In 1799 Linois was promoted to Rear-Admiral (contre-amiral) and sent to the Mediterranean under Admiral Bruix. As second in command of the squadron under Admiral Ganteaume, he attacked Elba in 1801. Then in command of a small squadron based in Cadiz, he fought a larger British squadron under Sir James Saumarez in the Battle of Algeciras. His squadron prevailed during the first part of the battle, capturing HMS Hannibal, but on the return to Cadiz, two Spanish ships who had joined him were fooled into firing on each other by a British night attack and were lost.

In 1803 Napoleon Bonaparte appointed him to command the French forces in the Indian Ocean and, flying his flag aboard the 74-gun-ship Marengo, he harried British merchant ships across the ocean and into the China Seas. At the Battle of Pulo Aura in 1804, a squadron of French naval ships commanded by Linois encountered the British China Fleet of lightly armed merchant ships. The British ships outnumbered Linois' forces, manoeuvred as though preparing to defend themselves, and some flew naval ensigns. The tactics of the convoy commodore Nathaniel Dance fooled Linois into believing that the British fleet was defended by naval escorts and he retired without attacking the virtually defenceless British.

During his squadron's return to France, Linois encountered a large British squadron under Admiral Warren off Cape Verde. In their engagement, known as the Action of 13 March 1806, Linois was wounded and captured again. Napoleon had ended the practice of exchanging officers and Linois remained a prisoner of war until Napoleon fell in 1814. In 1810, while held by the British, Linois was named comte de Linois by Napoleon.
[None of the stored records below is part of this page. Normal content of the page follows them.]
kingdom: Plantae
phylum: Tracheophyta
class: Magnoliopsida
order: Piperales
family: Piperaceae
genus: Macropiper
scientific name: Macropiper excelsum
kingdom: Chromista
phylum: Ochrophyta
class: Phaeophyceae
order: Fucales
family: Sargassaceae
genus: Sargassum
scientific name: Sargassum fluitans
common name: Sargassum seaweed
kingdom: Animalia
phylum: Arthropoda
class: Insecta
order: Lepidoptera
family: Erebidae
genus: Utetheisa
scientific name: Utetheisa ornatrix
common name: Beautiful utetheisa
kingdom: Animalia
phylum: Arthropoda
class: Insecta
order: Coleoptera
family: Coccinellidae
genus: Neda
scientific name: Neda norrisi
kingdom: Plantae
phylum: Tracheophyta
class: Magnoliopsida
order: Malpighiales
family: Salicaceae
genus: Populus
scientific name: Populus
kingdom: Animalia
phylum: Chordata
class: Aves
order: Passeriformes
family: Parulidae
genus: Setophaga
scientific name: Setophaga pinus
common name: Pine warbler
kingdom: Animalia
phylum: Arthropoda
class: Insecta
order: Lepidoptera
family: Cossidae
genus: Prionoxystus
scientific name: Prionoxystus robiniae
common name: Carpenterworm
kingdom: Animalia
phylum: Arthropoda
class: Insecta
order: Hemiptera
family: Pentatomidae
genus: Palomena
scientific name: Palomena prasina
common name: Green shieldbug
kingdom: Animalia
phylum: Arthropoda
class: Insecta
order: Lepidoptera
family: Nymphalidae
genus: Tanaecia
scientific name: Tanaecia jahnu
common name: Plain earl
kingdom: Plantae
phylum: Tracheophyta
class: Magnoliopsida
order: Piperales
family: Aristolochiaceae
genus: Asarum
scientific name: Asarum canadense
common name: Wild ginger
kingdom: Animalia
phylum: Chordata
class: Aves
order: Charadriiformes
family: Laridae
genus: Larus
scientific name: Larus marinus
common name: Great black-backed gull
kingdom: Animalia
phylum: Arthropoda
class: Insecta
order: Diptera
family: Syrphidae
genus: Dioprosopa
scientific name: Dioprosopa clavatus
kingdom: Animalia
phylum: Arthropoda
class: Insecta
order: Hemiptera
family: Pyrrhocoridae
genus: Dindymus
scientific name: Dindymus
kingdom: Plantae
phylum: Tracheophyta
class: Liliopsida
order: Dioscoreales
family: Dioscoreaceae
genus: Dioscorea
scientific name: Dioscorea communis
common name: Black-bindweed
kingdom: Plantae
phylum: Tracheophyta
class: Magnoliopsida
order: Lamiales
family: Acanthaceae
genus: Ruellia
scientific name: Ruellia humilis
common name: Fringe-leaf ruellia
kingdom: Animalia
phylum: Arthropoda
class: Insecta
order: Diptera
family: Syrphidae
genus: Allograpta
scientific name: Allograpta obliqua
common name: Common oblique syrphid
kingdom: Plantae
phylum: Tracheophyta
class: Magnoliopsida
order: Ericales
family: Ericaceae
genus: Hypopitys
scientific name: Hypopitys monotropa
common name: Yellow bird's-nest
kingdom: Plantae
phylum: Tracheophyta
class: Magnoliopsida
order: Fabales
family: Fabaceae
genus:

Following the Bourbon restoration, Louis XVIII named him to be Governor of Guadeloupe but as Linois supported Napoleon during the Hundred Days he was forced to resign after the battle of Waterloo.[citation needed] He was court martialled but acquitted in 1816. However, he was placed in retirement and never served again, although he was appointed as an honorary Vice-Admiral (vice-amiral) in 1825. He lived in Versailles, where he died in 1848.

Honours

Linois's name as it appears on the Arc de Triomphe
Linois's name as it appears on the Arc de Triomphe

His name is inscribed on the Arc de Triomphe.

In fiction

Linois is a minor, but highly respected, character in the Aubrey–Maturin series by Patrick O'Brian. Frederick Marryat describes the Battle of Pulo Aura in his 1832 novel Newton Forster, or The Merchant Service.

References

  1. ^ a b c d Piat, Denis (2010). Mauritius on the Spice Route, 1598-1810. Editions Didier Millet. pp. 195–196. ISBN 9814260312.
  2. ^ The Campaign of Trafalgar, Gardiner, p. 19
  3. ^ The Campaign of Trafalgar, Gardiner, p. 26
  4. ^ "No. 13887". The London Gazette. 26 April 1796. pp. 387–388.